During Tuesday’s discussion, the Parliament unanimously approved the proposal. Daw Pyone Kaythi Naing, an NLD MP from Kalaw, Shan State, even proposed sending special envoys to the UN to counter international allegations and provide briefings outlining the Myanmar legislature’s perspectives of the current reality in Rakhine State.
The situation is a particularly sensitive issue that creates daily debates among Myanmar’s general population, and this is where the UN’s Yanghee Lee touched a raw nerve for many in the country.
The UN was stonewalled when it asked the government to allow an international fact-finding mission into Rakhine State, mandated by the Human Rights Council (HRC) in Geneva; members of the mission have been denied Myanmar visas.
Last week, Myanmar National Security Adviser U Thaung Tun, who also served under the previous regime, said that the UN’s fact-finding mission “would only aggravate” tension between Muslims and Buddhists in Rakhine State and described it as “less than constructive.”
Myanmar allowed representatives from the United Nations High Commissioner for Refugees to visit the region, and, after blocks on aid, allowed international NGOs to distribute rations to internally displaced people, although there has been criticism about equal access to this aid by both the Muslim and Buddhist populations. A series of campaigns abroad drawing attention to the plight of the Muslim Rohingya have made some headway in keeping the government at bay.
“We are told not to expect Myanmar to transition into a democracy overnight—that it needs time and space,” Lee said. “But in the same way, Myanmar should not expect to have its close scrutiny removed or its special monitoring mechanisms dismantled overnight. This cannot happen until there is real and discernible progress on human rights.”
Yanghee Lee’s visit took place during a time in which tension has developed between the NLD-led government and military.

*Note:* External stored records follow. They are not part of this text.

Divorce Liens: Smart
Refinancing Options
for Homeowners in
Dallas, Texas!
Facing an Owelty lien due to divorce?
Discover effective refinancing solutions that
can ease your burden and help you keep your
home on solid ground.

But on the issue of the situation in Rakhine State, the two sides may see eye-to-eye and resist outside pressure.
But it seems the government’s diplomatic offensive has been “hit and miss” compared to those in neighboring countries when facing similar crises.

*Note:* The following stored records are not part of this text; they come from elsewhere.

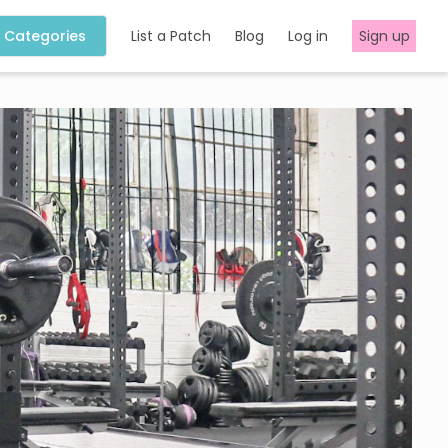
Categories
List a Patch
Blog
Log in
Sign up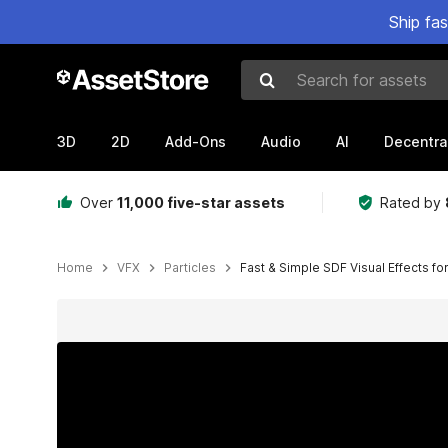
Ship fa
Search for assets
3D
2D
Add-Ons
Audio
AI
Decentra
Over
11,000 five-star assets
Rated by
Home
VFX
Particles
Fast & Simple SDF Visual Effects fo
Active slide: 1 of 10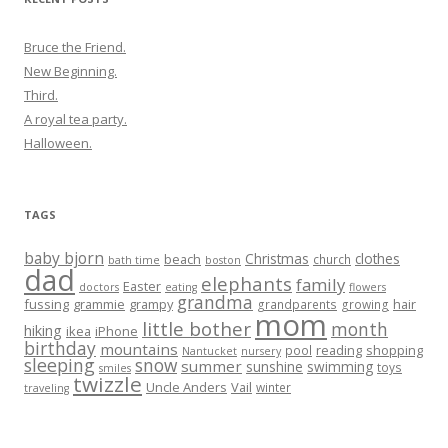
Bruce the Friend.
New Beginning.
Third.
A royal tea party.
Halloween.
TAGS
baby bjorn
Christmas
clothes
beach
church
bath time
boston
dad
elephants
family
Easter
doctors
eating
flowers
grandma
fussing
grammie
grampy
hair
grandparents
growing
mom
little bother
month
hiking
ikea
iPhone
birthday
mountains
reading
shopping
pool
Nantucket
nursery
sleeping
snow
summer
sunshine
swimming
toys
smiles
twizzle
Uncle Anders
Vail
winter
traveling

In power for less than two years, the NLD government faces mounting pressure from the inside and outside, and a strong focus on Rakhine State.
Last week, the country’s largest opposition party, the Union Solidarity and Development Party (USDP), and its allies submitted an undisclosed letter to Commander-in-Chief Snr-Gen Min Aung Hlaing, after two days of meetings regarding the country’s current affairs. In the letter, they called on him to address Rakhine State’s situation.

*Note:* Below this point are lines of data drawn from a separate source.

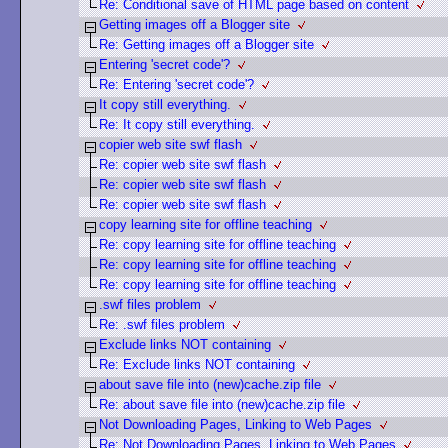
Re: Conditional save of HTML page based on content
Getting images off a Blogger site
Re: Getting images off a Blogger site
Entering 'secret code'?
Re: Entering 'secret code'?
It copy still everything.
Re: It copy still everything.
copier web site swf flash
Re: copier web site swf flash
Re: copier web site swf flash
Re: copier web site swf flash
copy learning site for offline teaching
Re: copy learning site for offline teaching
Re: copy learning site for offline teaching
Re: copy learning site for offline teaching
.swf files problem
Re: .swf files problem
Exclude links NOT containing
Re: Exclude links NOT containing
about save file into (new)cache.zip file
Re: about save file into (new)cache.zip file
Not Downloading Pages, Linking to Web Pages
Re: Not Downloading Pages, Linking to Web Pages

The USDP was founded in 1993 as a mass association under the military junta. One former patron was Snr-Gen Than Shwe who is now in his retirement, and the current leaders of the USDP are still former military generals.
On the growing insecurity in Rakhine State, the military wanted to hold a National Defense and Security Council (NDSC) meeting. The NDSC is comprised of 11 members including the President, both Vice Presidents, speakers of the Upper and Lower Houses of Parliament, the army’s commander-in-chief, the deputy commander-in-chief, the foreign minister, and the ministers for defense, home and border affairs.
The government has held quasi-NDSC meetings to discuss security issues including the situation in Rakhine State, but has not yet called a full NDSC meeting. It is believed Daw Aung San Suu Kyi has been cautious in holding such gatherings in which her people would be outnumbered by those in the military, but that she holds ad-hoc security briefings with some top brass.
Earlier this month, the USDP and its allies called for martial law to be imposed in troubled areas in Rakhine State, citing security concerns after recent civilian attacks, threats of violence against both the Muslim and Buddhist Rakhine communities and the discovery of tunnels and arms belonging to Muslim militants.
As to the USDP’s call, there has been no response from Myanmar’s still powerful military leaders—not yet.